Travel Back in Time Through Professor Eddie Lee's Winthrop History Course

May 07, 2020


  • “Winthrop University: The Defining Events” will be offered July 13-Aug. 13. 
  • The course examines the history of our university from its founding in Columbia in 1886 until the present day.

ROCK HILL, SOUTH CAROLINA – People know Professor of History Eddie Lee ’83 for his expertise on South Carolina’s history. This summer he shares another of his history passions with his course, “Winthrop University: The Defining Events.” 

“The course examines the history of our university from its founding in Columbia in 1886 until the present day,” Lee said. “Defining events such as the move to Rock Hill from Columbia, integration and co-education are discussed.” 

“History 550 will appeal to a wide cross-section of people: alumni, friends, the Rock Hill community and summer learners,” he added. The course will be offered in Summer Session D, July 13-Aug. 13. 
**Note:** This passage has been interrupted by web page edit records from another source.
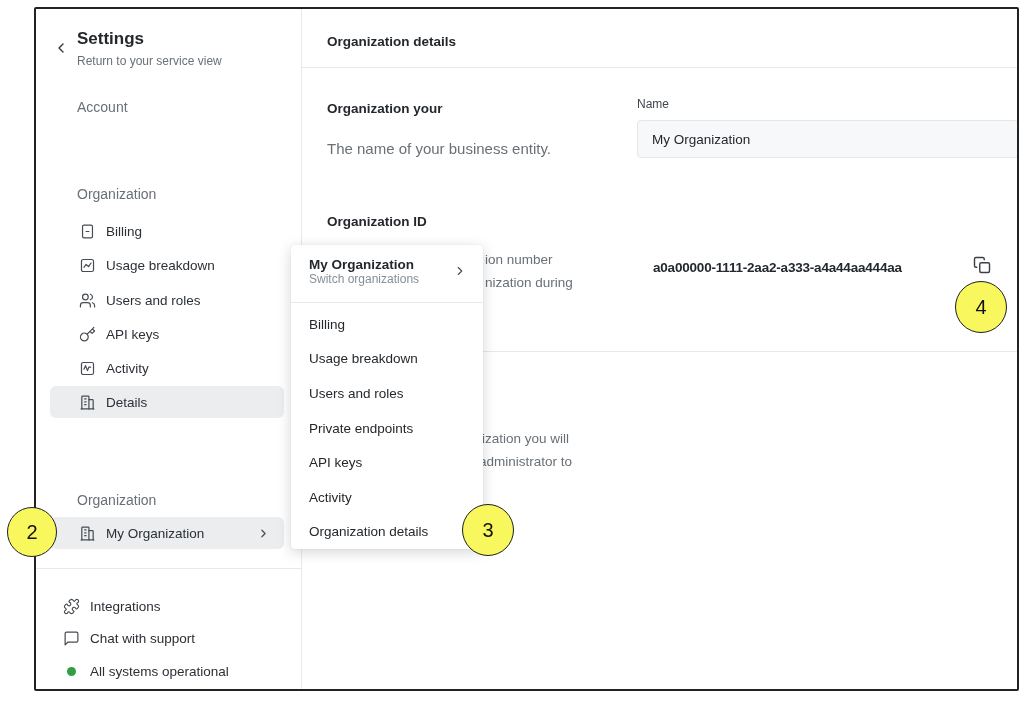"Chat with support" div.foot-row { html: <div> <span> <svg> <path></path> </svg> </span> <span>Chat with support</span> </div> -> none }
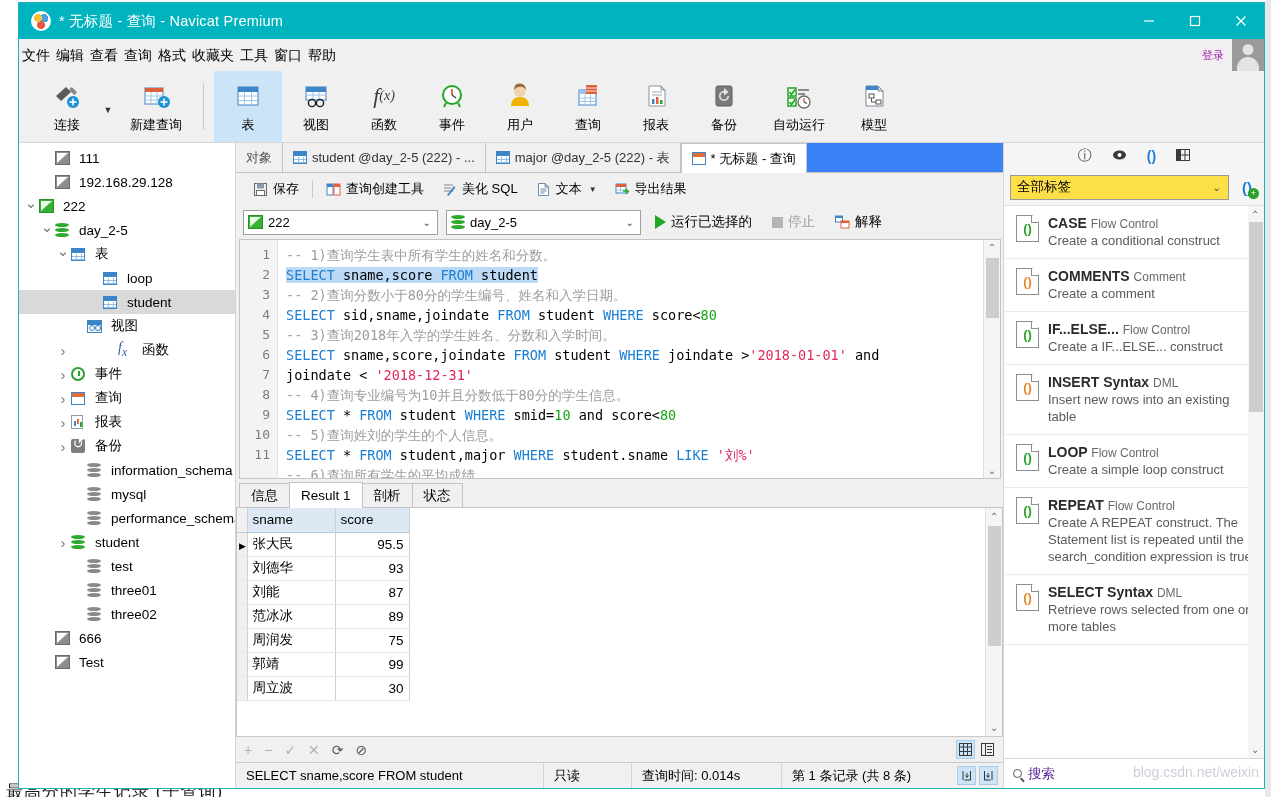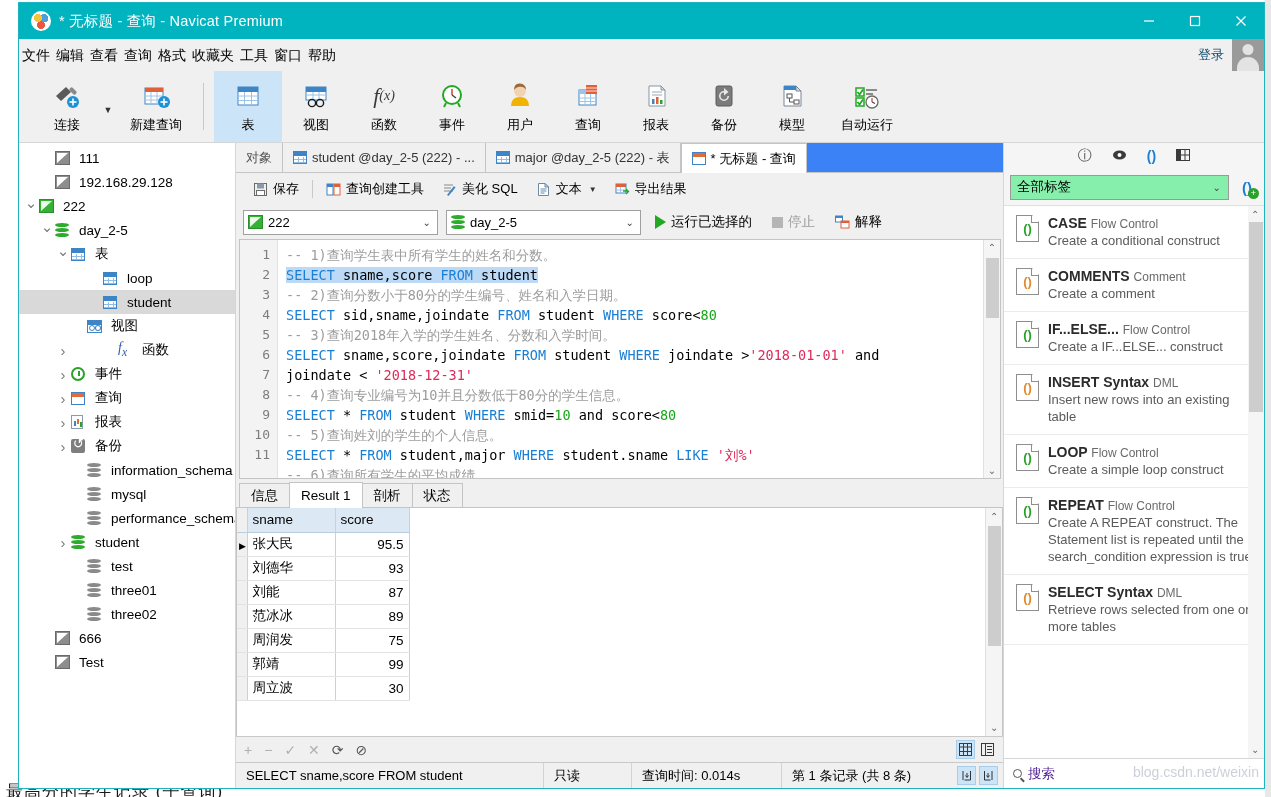"登录" .login-label { color: #0c4a6e -> #a21caf; font-size: 13px -> 11px }
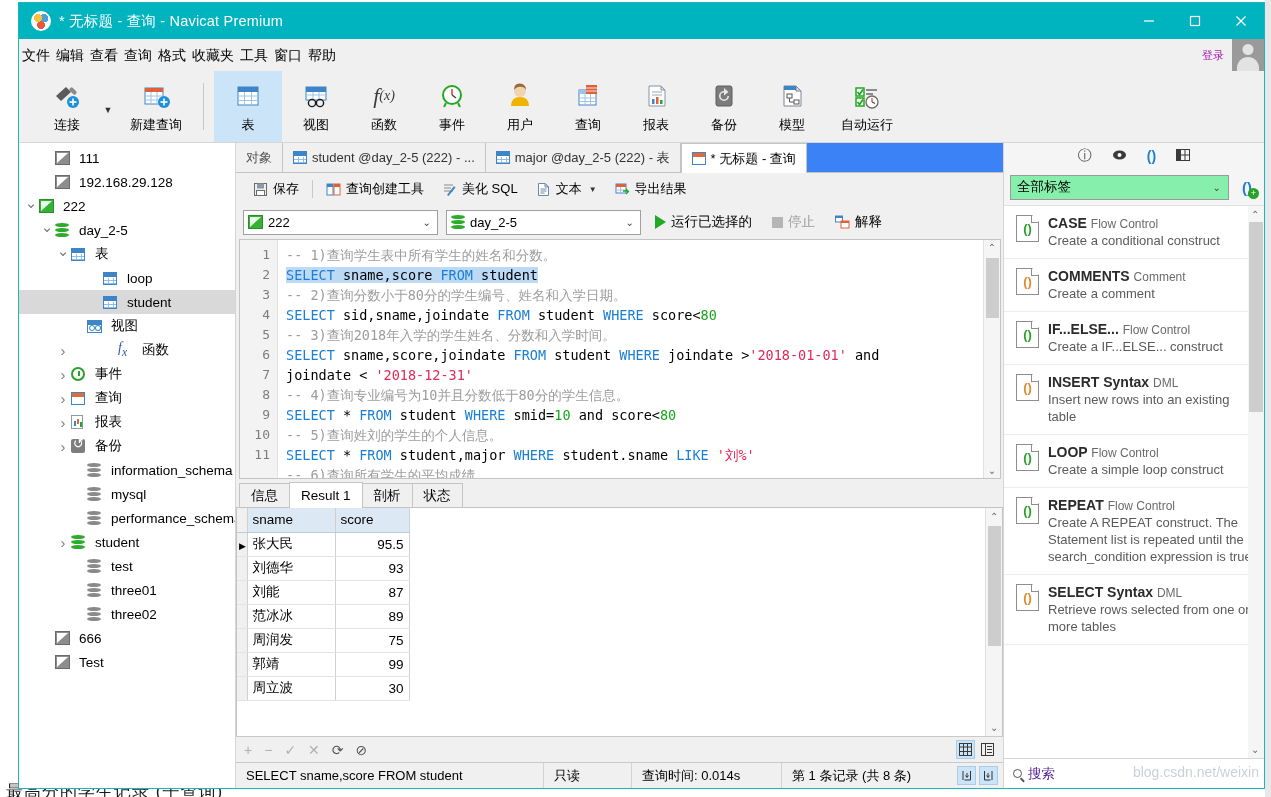"模型" div.tb-item { order: before "自动运行" -> after "自动运行" }
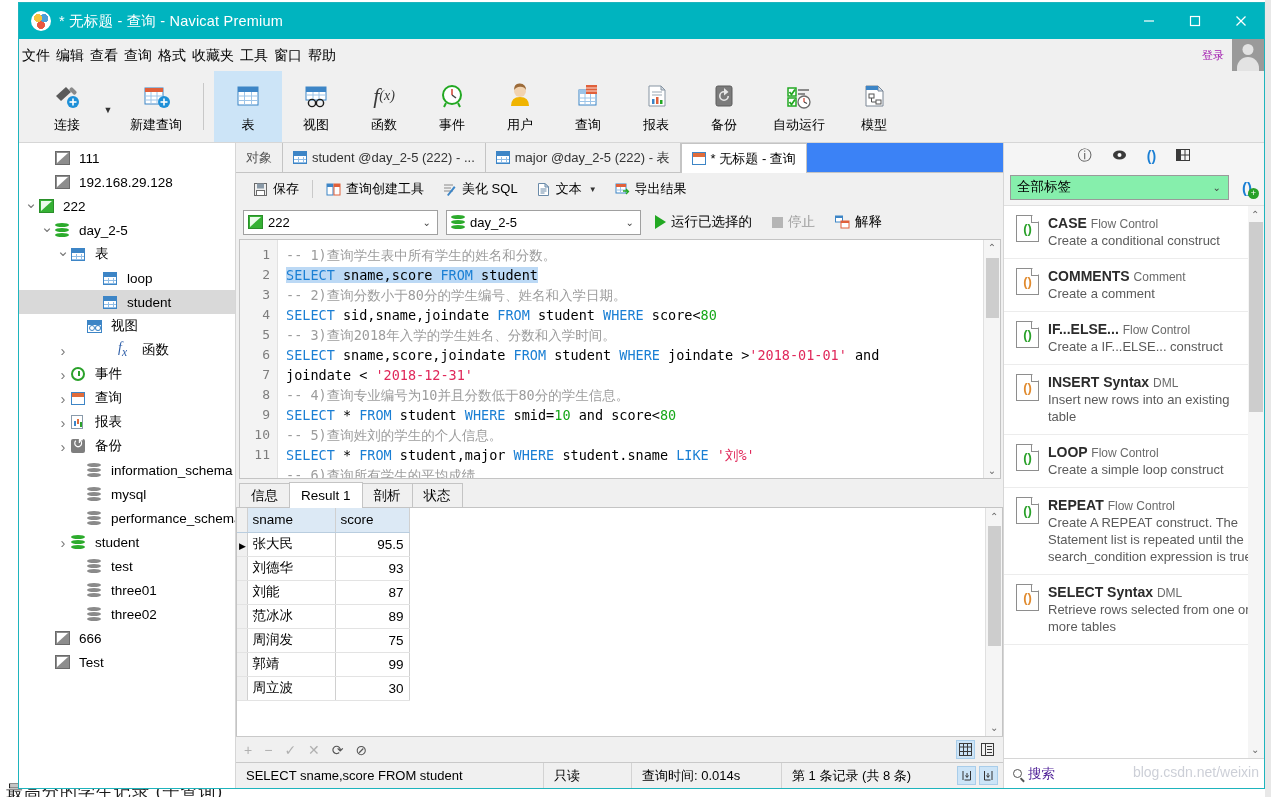"全部标签" .rp-combo { background: #86efac -> #fde047 }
Lee, a third-generation Winthrop graduate, can trace back his own history with Winthrop for more than 100 years. His grandmother was part of the Class of 1897; his mother, the Class of 1936. He joined the faculty ranks in 1994 and directs the history graduate program. 

But why study Winthrop’s history? 

“Winthrop’s first president, David Bancroft Johnson, used to say, ‘The sun does not set on Winthrop graduates,’” Lee said. “That meant, in his time as president (1886-1928), we were everywhere. Certainly, it is more true in 2020.” 

What does Lee consider the most significant event in the university’s history? 

“The most significant event in our university’s history was the move from Columbia to Rock Hill,” he said. “Winthrop President [at the time] Henry Sims called it the ‘best investment Rock Hill ever made.’ Certainly, this move was good for the community, the state and the institution.”    

In any discussion with Lee, he’s quick to point to his surroundings and remind you, “History’s happening all the time. History is what we said five minutes ago.” 

Lee's love of history started at an early age and was stoked by relatives who loved learning about the country's capital. He spent many of his childhood summers visiting historic sites such as Mount Vernon, the Smithsonian, the Jefferson Memorial and the Capitol Building. 

He’s the former mayor of York, an elected position in which he served for more than 16 years, former president of the South Carolina Historical Association and author or co-author of 15 books. He’s also a past recipient of the Palmetto Trust's Historic Preservation's Elected Official Award in 2015 for leading the efforts to save the historic York County Courthouse.